As one of the biggest pop stars on the planet, Rihanna isn’t a woman who is easily impressed. And yet, there is something about Paris that has her starstruck. It’s partly why she chose to show her newFenty x Puma collection at the Hôtel Salomon de Rothschild, a stately 19th-century mansion in the Eighth Arrondissement of the city, today. You’d have to travel about 45 minutes west to hit the starting point for her inspiration: the Palace of Versailles. It’s in those gilded hallways, once inhabited by Marie Antoinette, that Rihanna shot her campaign for Dior back in 2015. Like many visitors to the grounds, Rihanna left feeling completely enchanted by the place and the extravagant lifestyle of France’s last queen prior to the Revolution.

Rihanna filtered those regal, 18th-century references through a thoroughly modern lens for Spring 2017. As the singer put it, these were clothes that Marie Antoinette might wear in a parallel universe, where state-of-the-art gyms and whale-boned corsets lived side by side. There was plenty of corsetry thrown into the mix in the same opposites-attract way that the singer styles herself in real life—sometimes it whittled the waist of a baggy brocade boilersuit; other times it bound the sides of skintight flared track pants. When it comes to street style, Rihanna is an expert shape-shifter, and is constantly toying with proportions at both ends of the spectrum: She’ll happily step out in an amorphous tracksuit one moment, then turn up with a sexy body-skimming slip the next. After the overtly gothic beat of last season, the new collection spoke to that alluring duality of her style in much softer, coquettish tones—think: pale pink lace gym shorts, pale pink sheer anoraks covered in ruffles and worn with matching pink killer heels; pink baseball caps tied up in ribbons and pink peplum hoodies. Cast your mind back to Rihanna’s VMA performance, and you might remember the pretty pink subversive costumes with which she chose to open the show.
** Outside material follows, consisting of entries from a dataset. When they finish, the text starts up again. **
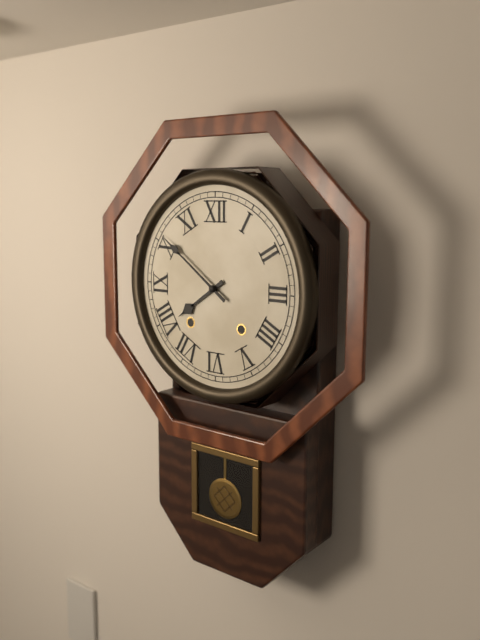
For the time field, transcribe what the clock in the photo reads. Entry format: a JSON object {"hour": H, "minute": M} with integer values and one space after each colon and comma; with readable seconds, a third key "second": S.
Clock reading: {"hour": 7, "minute": 51}
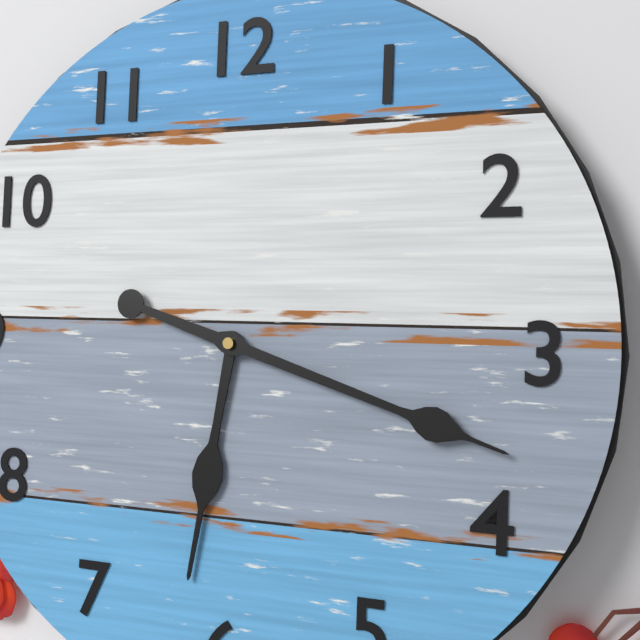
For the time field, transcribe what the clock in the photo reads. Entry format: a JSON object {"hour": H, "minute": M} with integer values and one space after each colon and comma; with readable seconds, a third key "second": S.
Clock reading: {"hour": 6, "minute": 18}
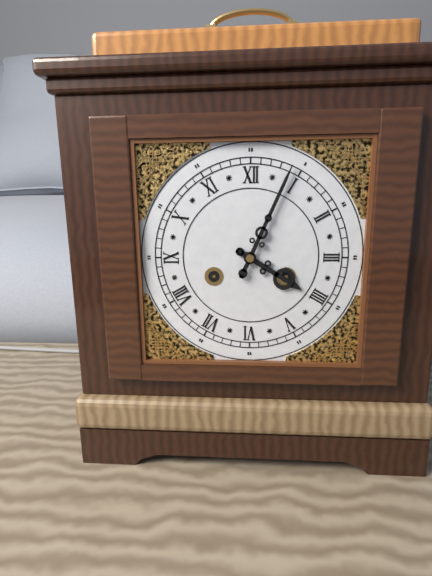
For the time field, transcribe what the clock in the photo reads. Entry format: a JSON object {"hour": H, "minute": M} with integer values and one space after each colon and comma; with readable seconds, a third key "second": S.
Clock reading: {"hour": 4, "minute": 4}
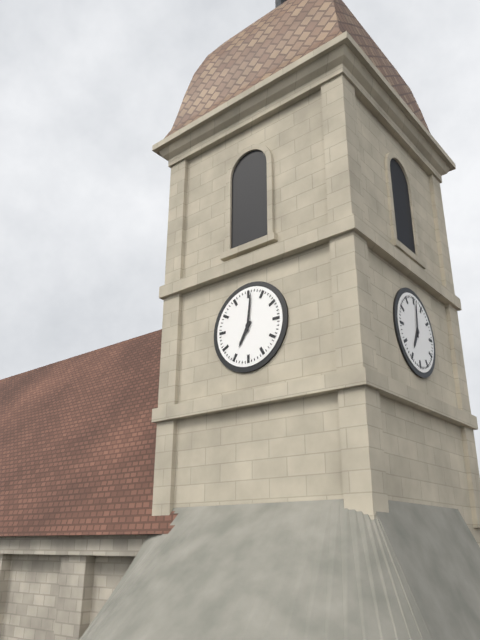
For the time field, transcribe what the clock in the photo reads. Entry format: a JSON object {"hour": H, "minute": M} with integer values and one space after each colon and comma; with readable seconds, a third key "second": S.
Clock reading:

She struck the same tension between tender and tough with her menswear pieces, including a floral brocade boilersuit that was draped off the shoulder of one bleach-blond male model. Hitting that gender-neutral sweet spot with convincing streetwise attitude—think: a do-rag fashioned from lilac lace and jumbo pearl necklaces in place of traditional gold dookie chains—isn’t easy, but it’s something that comes as second nature to Rihanna, who confidently flirts with all aspects of a cool guy’s wardrobe. And after her best-selling unisex Puma creepers, there was a whole new shoe wardrobe to play with that ran the gamut from delicate pointed mules to full-on platform stomper boots.

Sometimes when a famous person tries his or her hand at another discipline, the results can be uneven. Trusting a real-estate developer with, say, the future of a country sounds like a dubious proposition even in hypothetical terms. And yet there are those special cases when making the switch leads to a good surprise. When it comes to fashion, Victoria Beckham and Mary-Kate and Ashley Olsen have certainly proved their worth. Judging by the collection she showed today, we can add Rihanna to that list.